To seek pathways for realizing the value of farmland multifunction. Attention must be paid to the supply–demand matching level of farmland functions. Starting from the spatial autocorrelation relationship between the supply–demand degree of farmland functions and farmland transfer prices. Dynamic regulation of both parties’ preferences for the supply and demand of farmland functions is necessary. This can help address the issue of price illusion caused by the valuation of farmland multifunction. Additionally, attention should be paid to the supply level of each farmland function. Enhancing the awareness of both parties regarding the various functions of farmland is essential. Increasing the demand for various farmland functions in economic development is crucial. The price management system for different farmland zones should be improved. Exploration of improved methods for valuing land transfer prices is necessary. This will help reasonably tap into the value of farmland multifunction in different regions.

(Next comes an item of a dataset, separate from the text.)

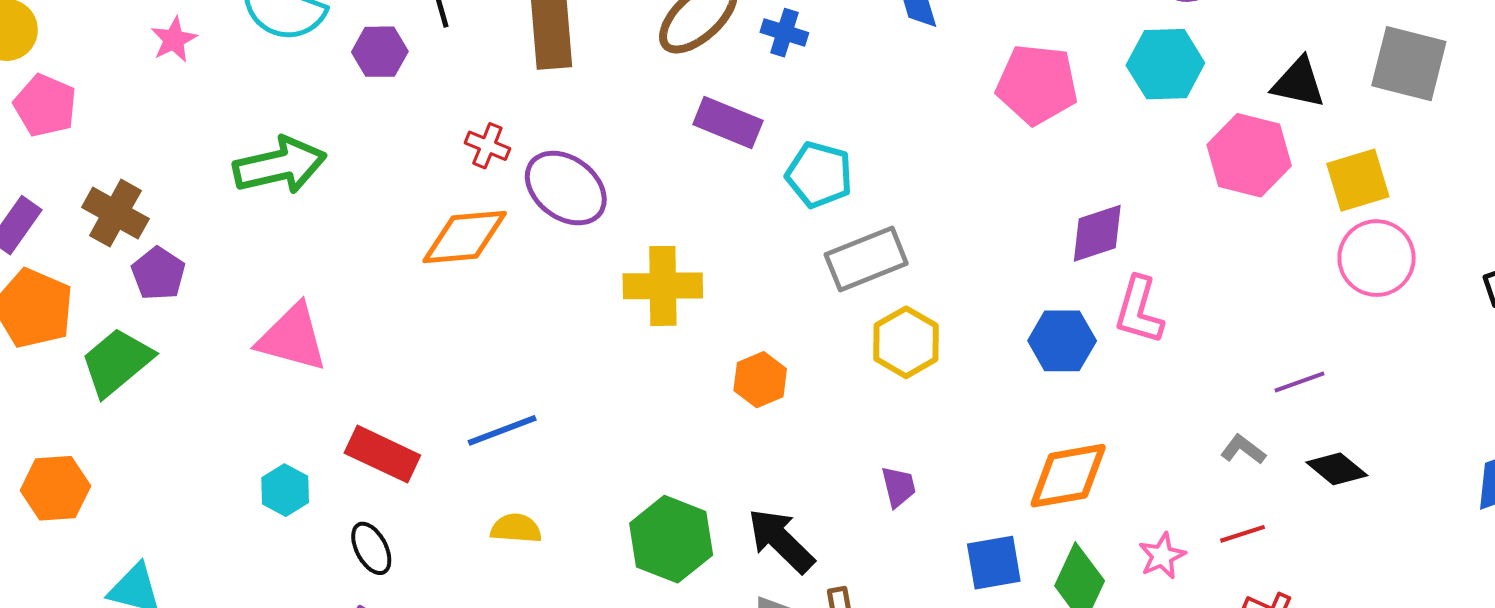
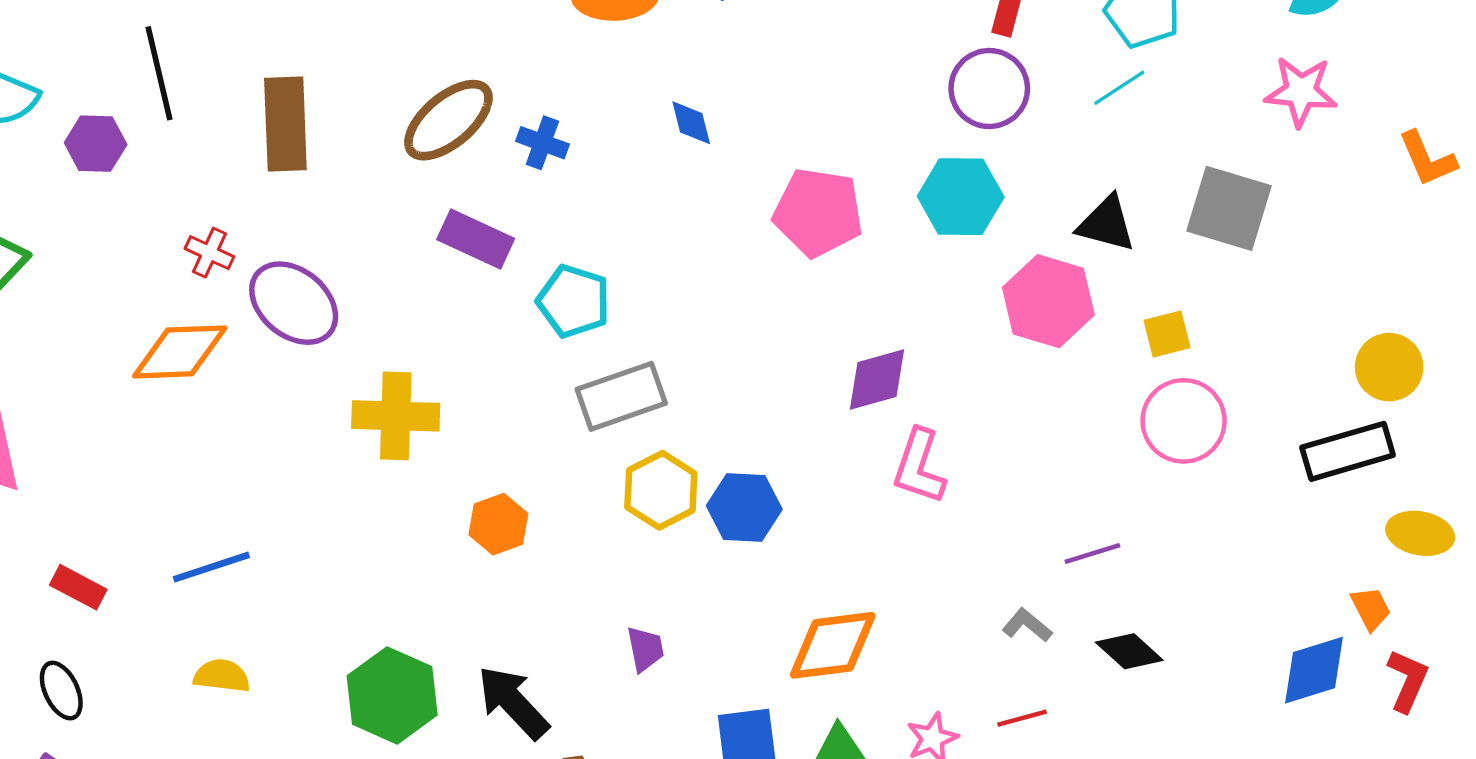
yellow square: (1358, 180) -> (1167, 334), size x0.7
blue hexagon: (1062, 341) -> (744, 508), moved
red rectangle: (382, 454) -> (78, 587), size x0.7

The spatial distribution of farmland supply–demand relationships tends to change with scale [25]. However, such research is limited by the constraints of existing data. Therefore, building a more systematic database and quantifying alternative indicators would be beneficial. This will better facilitate the exploration of the temporal dynamics of supply–demand relationships. Moreover, due to the complexity of the land system and the limitations of data availability. The indicator system used in this study to characterize the supply–demand of farmland multifunction still needs further improvement. The methods for selecting and measuring landscape and cultural supply–demand indicators in ecological function will be improved. The relationship between farmland supply–demand and transfer prices will be deeply studied among micro-scales, such as counties, villages, and households. This will promote the sustainable use of farmland and improve precise management mechanisms for farmland transfer prices.